Ireland pours billions in 'shocking' banks
Ireland pumped in billions of extra euros to prop up its troubled banking system Tuesday as its finance minister warned his “worst fears have been surpassed” about how recklessly bankers had behaved.
Brian Lenihan told a bad-tempered session of parliament that the state was buying 81 billion euros (109 billion dollars) of toxic assets from failing lenders and injecting an extra 8.3 billion euros into Anglo Irish Bank.
Although he gave no exact figures, he added the state will likely take a majority share in Allied Irish Bank — currently 25 percent state-owned — but remain a minority shareholder in Bank of Ireland, where it has a 16 percent stake.
Lenihan said that “truly shocking” information had emerged about the way Irish banks had behaved in the run-up to the global financial crisis.
“At every hand’s turn, our worst fears have been surpassed,” he said.
“Some institutions were worse than others. But the fact is that our banking system, to a greater or lesser extent, engaged in reckless property development lending. In too many cases there were also shoddy banking practices.
“The banks played fast and loose with the economic interests of this country.”
Ireland’s financial institutions have been hammered by a record 13-percent slump in the former Celtic Tiger economy and the bursting of a property bubble that has seen prices plummet by about 50 percent.
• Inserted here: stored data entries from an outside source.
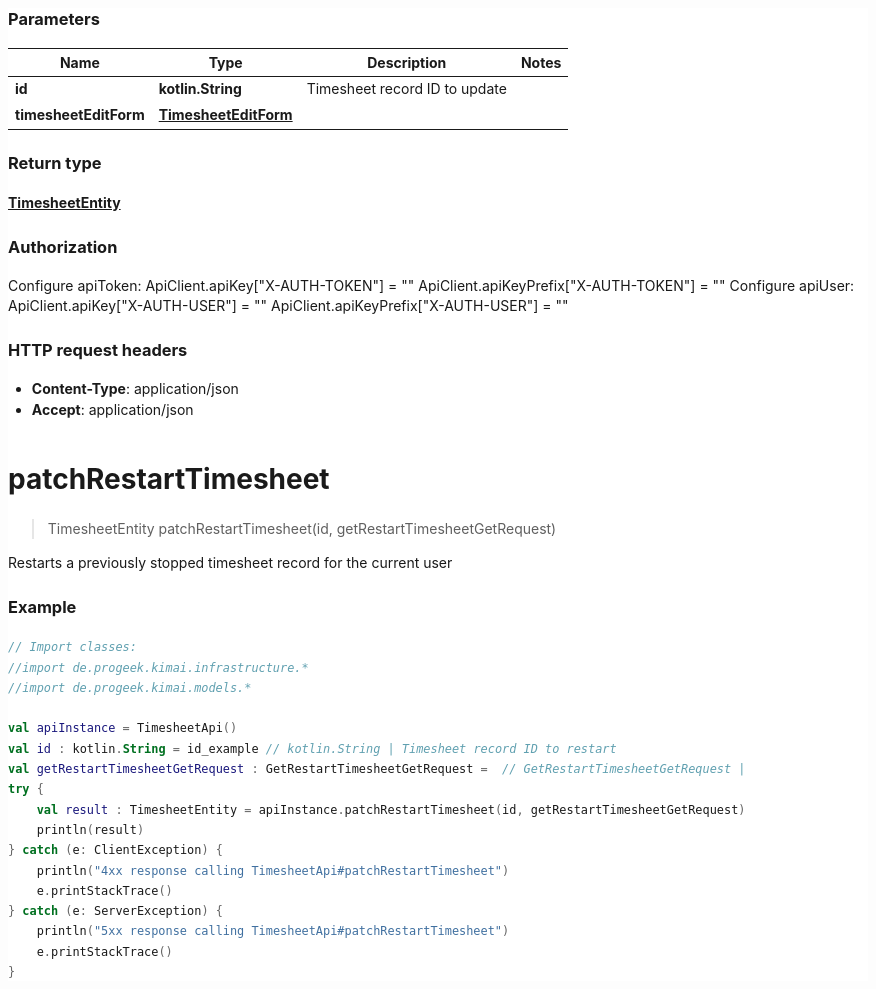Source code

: ### Parameters

Name | Type | Description  | Notes
------------- | ------------- | ------------- | -------------
 **id** | **kotlin.String**| Timesheet record ID to update |
 **timesheetEditForm** | [**TimesheetEditForm**](TimesheetEditForm.md)|  |

### Return type

[**TimesheetEntity**](TimesheetEntity.md)

### Authorization


Configure apiToken:
    ApiClient.apiKey["X-AUTH-TOKEN"] = ""
    ApiClient.apiKeyPrefix["X-AUTH-TOKEN"] = ""
Configure apiUser:
    ApiClient.apiKey["X-AUTH-USER"] = ""
    ApiClient.apiKeyPrefix["X-AUTH-USER"] = ""

### HTTP request headers

 - **Content-Type**: application/json
 - **Accept**: application/json

<a id="patchRestartTimesheet"></a>
# **patchRestartTimesheet**
> TimesheetEntity patchRestartTimesheet(id, getRestartTimesheetGetRequest)

Restarts a previously stopped timesheet record for the current user

### Example
```kotlin
// Import classes:
//import de.progeek.kimai.infrastructure.*
//import de.progeek.kimai.models.*

val apiInstance = TimesheetApi()
val id : kotlin.String = id_example // kotlin.String | Timesheet record ID to restart
val getRestartTimesheetGetRequest : GetRestartTimesheetGetRequest =  // GetRestartTimesheetGetRequest | 
try {
    val result : TimesheetEntity = apiInstance.patchRestartTimesheet(id, getRestartTimesheetGetRequest)
    println(result)
} catch (e: ClientException) {
    println("4xx response calling TimesheetApi#patchRestartTimesheet")
    e.printStackTrace()
} catch (e: ServerException) {
    println("5xx response calling TimesheetApi#patchRestartTimesheet")
    e.printStackTrace()
}
```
The state has already poured 11 billion euros (14.8 billion dollars) into re-capitalising Allied Irish Bank, Bank of Ireland and the nationalised Anglo Irish Bank.
The biggest bail-out announced Tuesday will be for Anglo Irish which has already received four billion euros.
Lenihan said that in addition to the 8.3 billion euros, it needed as much as 10 billion euros extra in future. But he stressed that simply winding up Anglo Irish “is not and was never a viable option.
“The realisation of the costs involved and the wider disruption to the financial system would generate enormous instability for the state with unforeseeable but potentially long-lasting damage to the overall economy,” he said.
The state is also to inject 2.6 billion euros into Irish Nationwide Building Society, effectively nationalising it.
Richard Bruton, finance spokesman for the main Fine Gael opposition party, said he was “truly shocked” at the scale of what Lenihan was asking people to accept.
“The decisions today will double the national debt at one stroke,” he told RTE state radio.
The 81 billion euros of toxic assets are being bought by Ireland’s National Assets Management Agency (NAMA), or so-called “bad bank,” which was especially set up to hold and ring-fence the bad loans from the rest of the banking system.
NAMA said in a statement that it would buy between 14,000-15,000 loans with a nominal value equivalent to 81 billion euros from five Irish banks and building societies.
The first tranche of loans has a nominal value of 16 billion euros and will be bought for 8.5 billion euros, a steep average discount of 47 percent, it added.
However, the size of the discount NAMA will demand from banks for some of the loans being taken over — known as the “haircut” — is as much as 58 percent.
NAMA was created by the Irish government last year to use taxpayers’ cash to purchase high-risk or toxic assets at a major discount from the nation’s crisis-hit banking sector.
In its draft business plan last year, NAMA estimated it would be buying about 77 billion euros in loans — equivalent to roughly a third of Ireland’s gross domestic product — at an average discount of some 30 percent.
Anglo Irish Bank, meanwhile, is widely expected to announce record losses for an Irish company when it unveils its annual results on Wednesday.